Honor and Dignity converged around Wun, holding off the armor as best as they could. Wun took a deep breath and summoned a shield spell around them. It was weak and immediately began to crack.

“It is the best I can do,” she admitted, falling to one knee. “One of you figure out a plan! DO IT!”

“Not likely,” said Caballeron, stepping back from the group. “I am afraid, my dear, that I am not being paid enough to deal with this.”

“Unfortunately, you are in it just as we are,” growled Honor, striking back the hoof of a suit of armor that had pushed through a hole in Wun’s shield.

Caballeron smiled. “I do believe that would be incorrect.”

He reached into his pocket and produced an object—a violet sphere of glass mounted on a brass casing. An object he had taken from Daring Do’s pocket when she had saved his life.

Wun’s eyes widened when she saw it. “That is not for you!”

Caballeron smiled at her, then stuck the spell between his teeth. He bit down and vanished in a flash of violet light.

“Coward!” cried Wun. “And a poor snuggler, you fiend! Horseson! A proper stallion offers to give is partner belly rubs! BELLY RUBS, CURSE YOUR TAIL!”

The forward portion of the shield buckled and collapsed. Wun knew that Caballeron had indeed made the right choice, but it had not been meant for him. That was the route her sister should have taken instead of paradoxically running into a horde of monsters and toward danger instead of away from it.

She, though, did not intend to leave without what belonged to her—even if that only meant her sister.

“We move forward!” she cried, presenting it not so much of an order but as an intrinsic fact. She saw one of the creatures writhing toward her, prepared to attack, and levitated Cretin, using him as a shield.

“BAD upsies!” cried Cretin, his legs starting to involuntarily paddle. “TO HIGH!”

The creature fired a plume of flechettes that exploded in a plume of fire, followed by several more attacking with devastating beams of magic. All of it rebounded from Cretin’s invulnerable body harmlessly, at least to him. The force of holding him, though, knocked Wun backward, her hooves digging trenches in the cold sand.

“What in the name of the One True Goddess are you even made of?”

“Pure, unadulterated derp!”

Honor jumped back, driving away a suit of armor. “They’re flanking!”

Wun turned, using Cretin as a shield again, deflecting something another beam of magic. The force did nothing to Cretin, but partially conducted through him and brought Wun to her knees. She could taste, and it tasted like Seht.

One of the creatures charged forward, grabbing Cretin and attempting to yank Wun’s shield from her grasp.

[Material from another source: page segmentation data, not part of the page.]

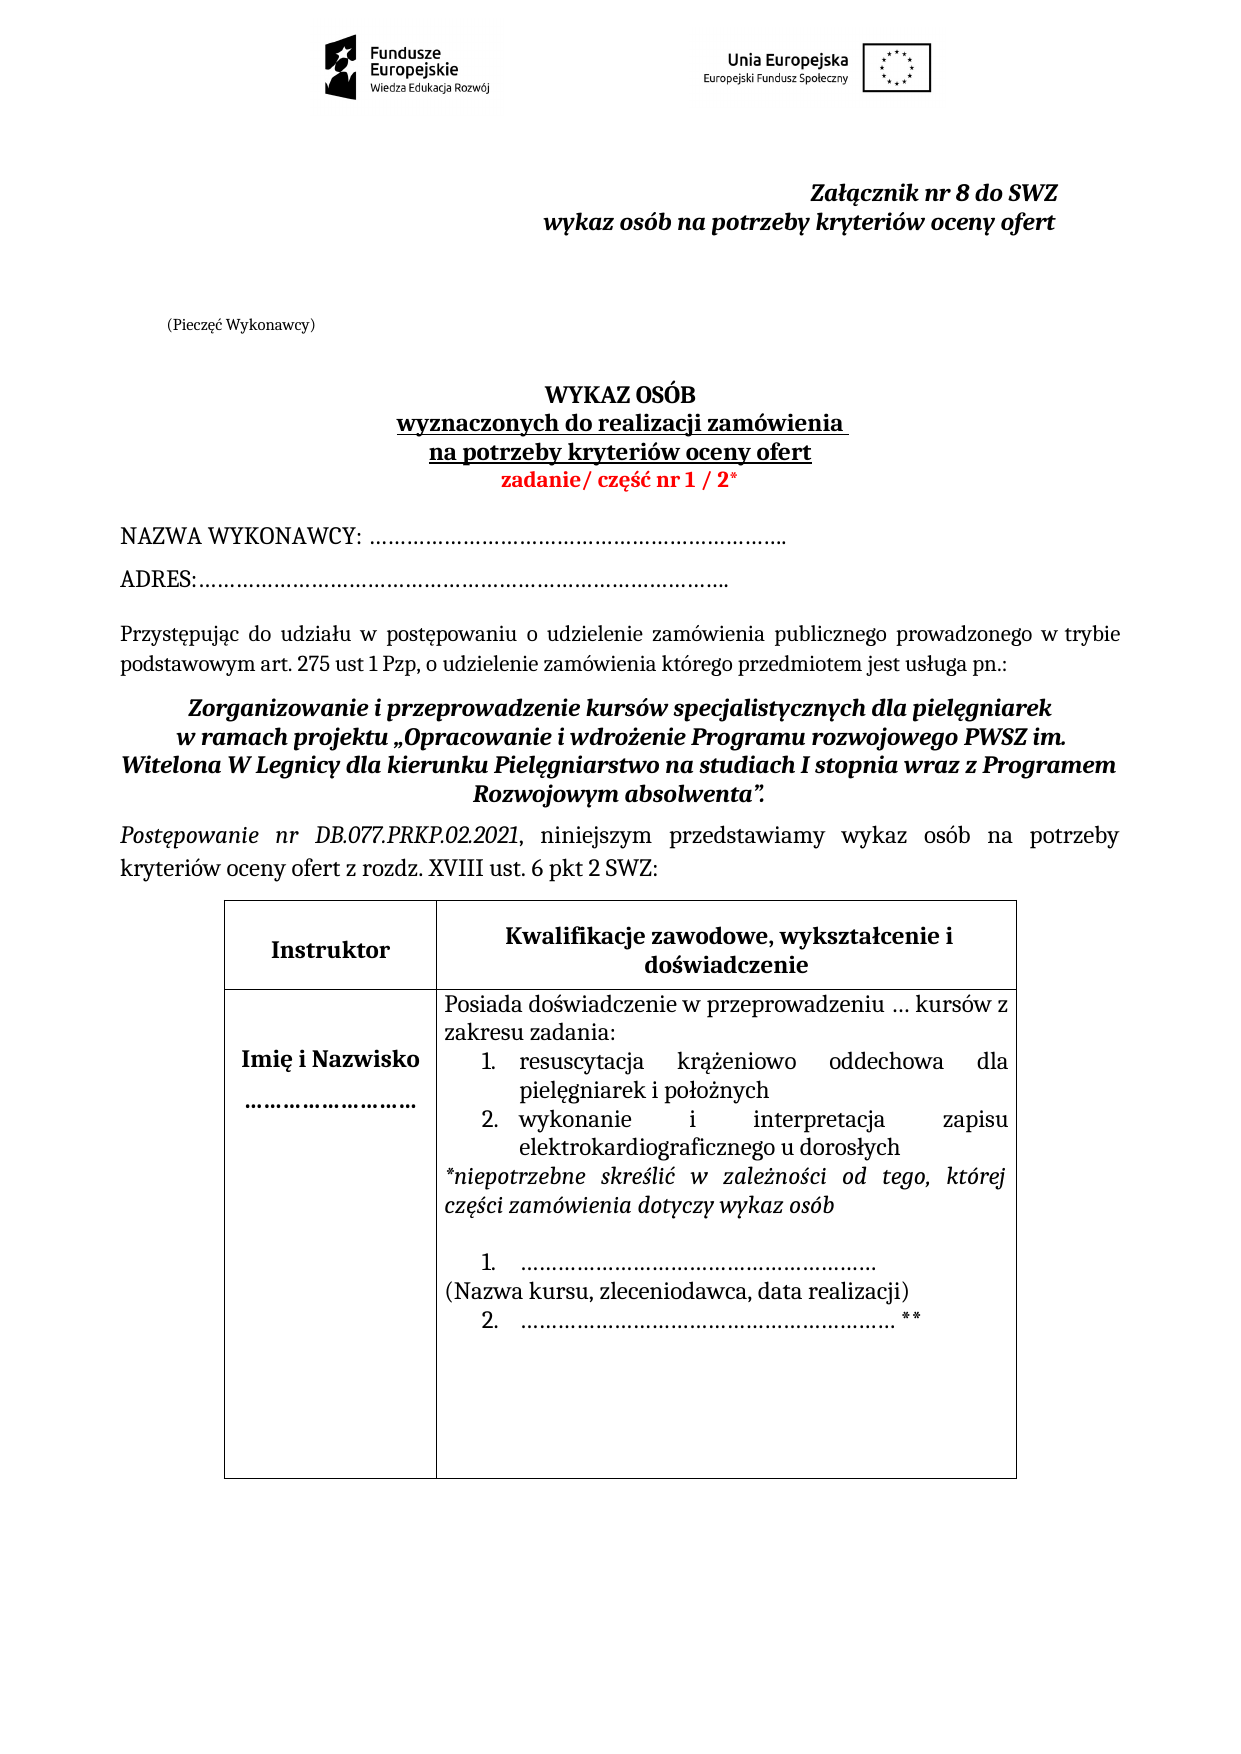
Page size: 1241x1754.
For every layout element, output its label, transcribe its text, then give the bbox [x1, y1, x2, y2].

table_header Instruktor [225, 901, 436, 988]
picture [310, 18, 504, 116]
text wyznaczonych do realizacji zamówienia [120, 409, 1120, 438]
text Zorganizowanie i przeprowadzenie kursów specjalistycznych dla pielęgniarek w ramach projektu „Opracowanie i wdrożenie Programu rozwojowego PWSZ im. Witelona W Legnicy dla kierunku Pielęgniarstwo na studiach I stopnia wraz z Programem Rozwojowym absolwenta”. [120, 694, 1120, 809]
text na potrzeby kryteriów oceny ofert [120, 438, 1120, 467]
table_cell Imię i Nazwisko ……………………… [225, 990, 436, 1478]
text Załącznik nr 8 do SWZ wykaz osób na potrzeby kryteriów oceny ofert [192, 155, 1120, 237]
text Przystępując do udziału w postępowaniu o udzielenie zamówienia publicznego prowadzonego w trybie podstawowym art. 275 ust 1 Pzp, o udzielenie zamówienia którego przedmiotem jest usługa pn.: [120, 621, 1120, 677]
text zadanie/ część nr 1 / 2* [120, 467, 1120, 493]
table_header Kwalifikacje zawodowe, wykształcenie i doświadczenie [437, 901, 1016, 988]
text Postępowanie nr DB.077.PRKP.02.2021, niniejszym przedstawiamy wykaz osób na potrzeby kryteriów oceny ofert z rozdz. XVIII ust. 6 pkt 2 SWZ: [120, 821, 1120, 883]
text ADRES:…………………………………………………………………………. [120, 565, 1120, 594]
text NAZWA WYKONAWCY: …………………………………………………………. [120, 522, 1120, 551]
table_cell Posiada doświadczenie w przeprowadzeniu … kursów z zakresu zadania: resuscytacja krążeniowo oddechowa dla pielęgniarek i położnych wykonanie i interpretacja zapisu elektrokardiograficznego u dorosłych *niepotrzebne skreślić w zależności od tego, której części zamówienia dotyczy wykaz osób ………………………………………………… (Nazwa kursu, zleceniodawca, data realizacji) …………………………………………………… ** [437, 990, 1016, 1478]
text WYKAZ OSÓB [120, 381, 1120, 409]
picture [689, 27, 946, 108]
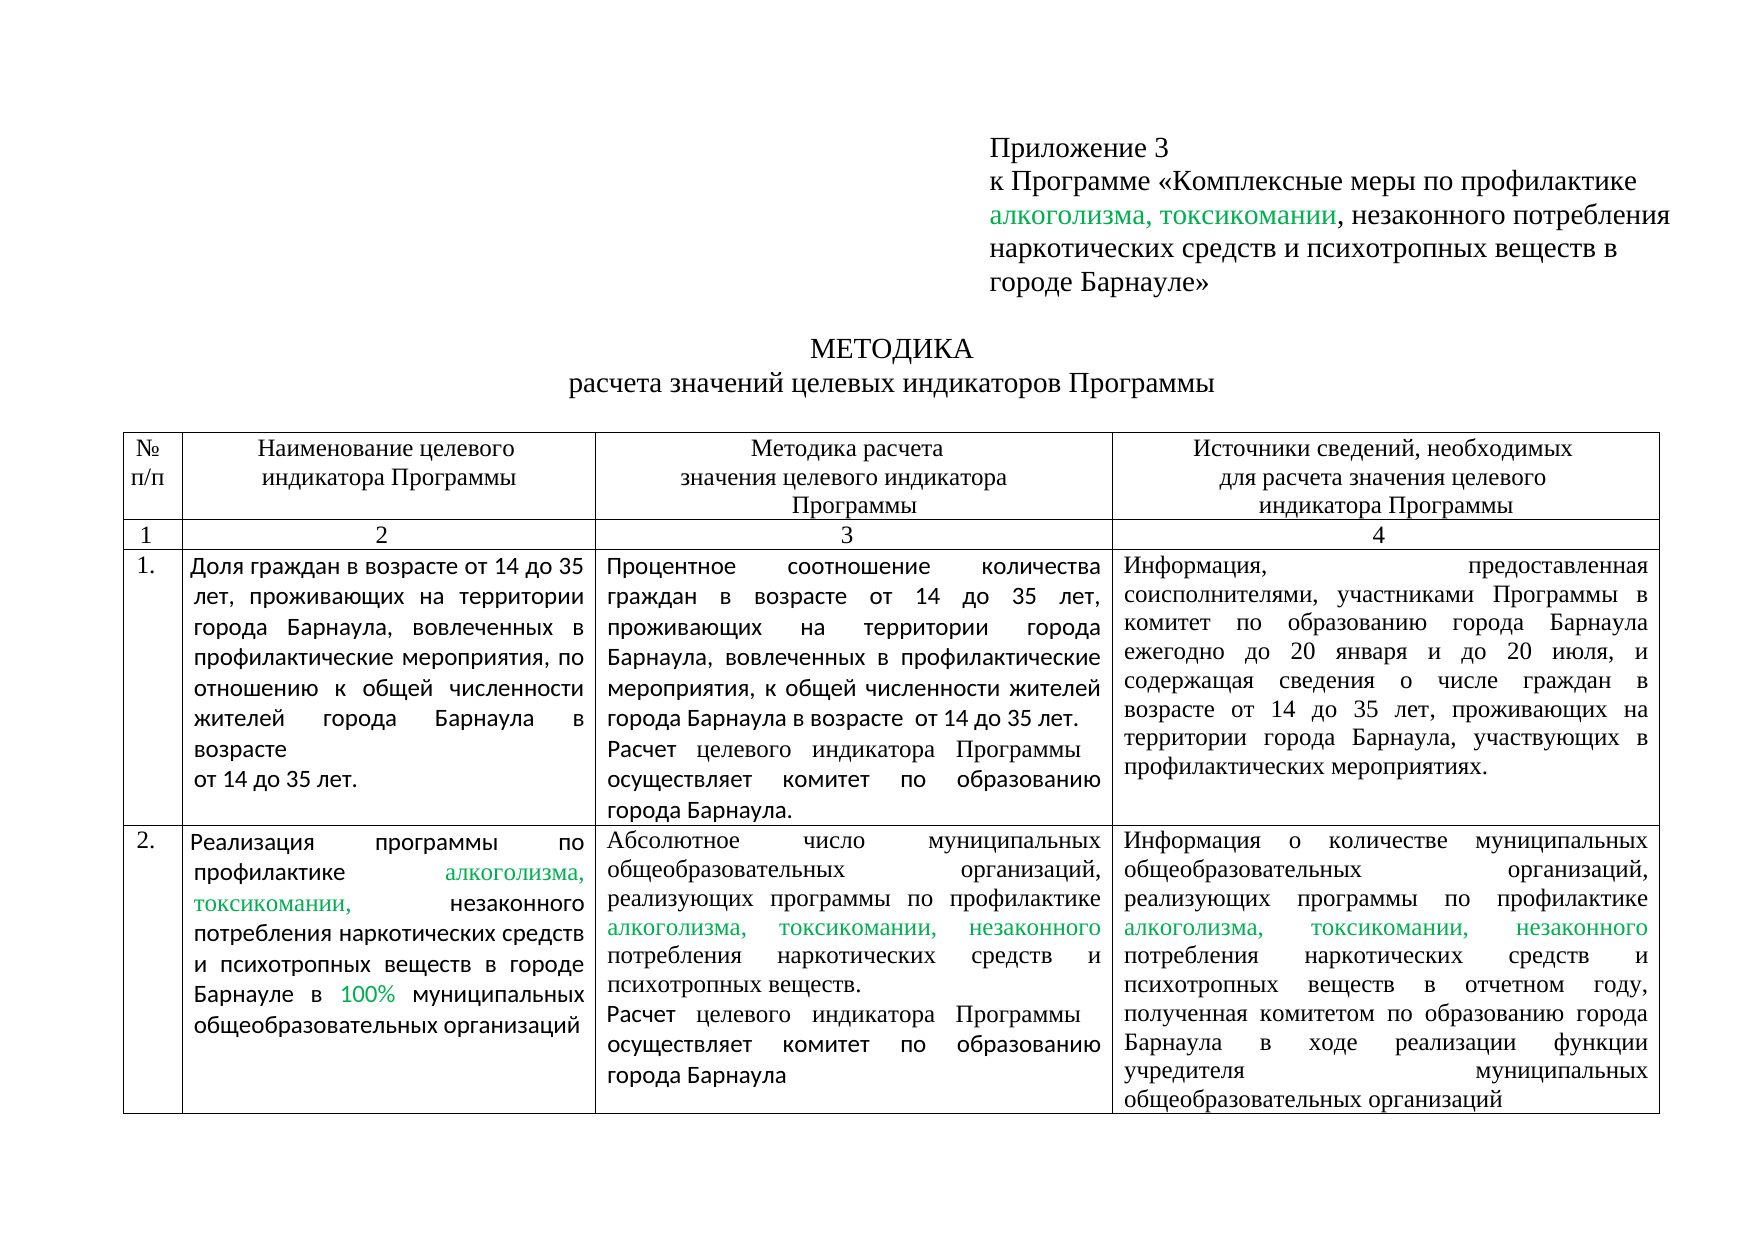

“Looks like I’m going in again,” he mused as he was absorbed and the digestion process began. “This time, I think I will plug my nose. I don’t like smelling things that smell me too. From inside.”

Wun tried to keep hold of him as she was struck from the side, barely managing to cast a disgracefully weak shield. All around her, the forces were converging. Daring Do had made it through, she hoped, but now her chance of retreat had been cut off. The sensation was odd, though. She had realized that she had reached her end, but felt ambivalent about it. It did not especially bother her, and that thought itself concerned her deeply.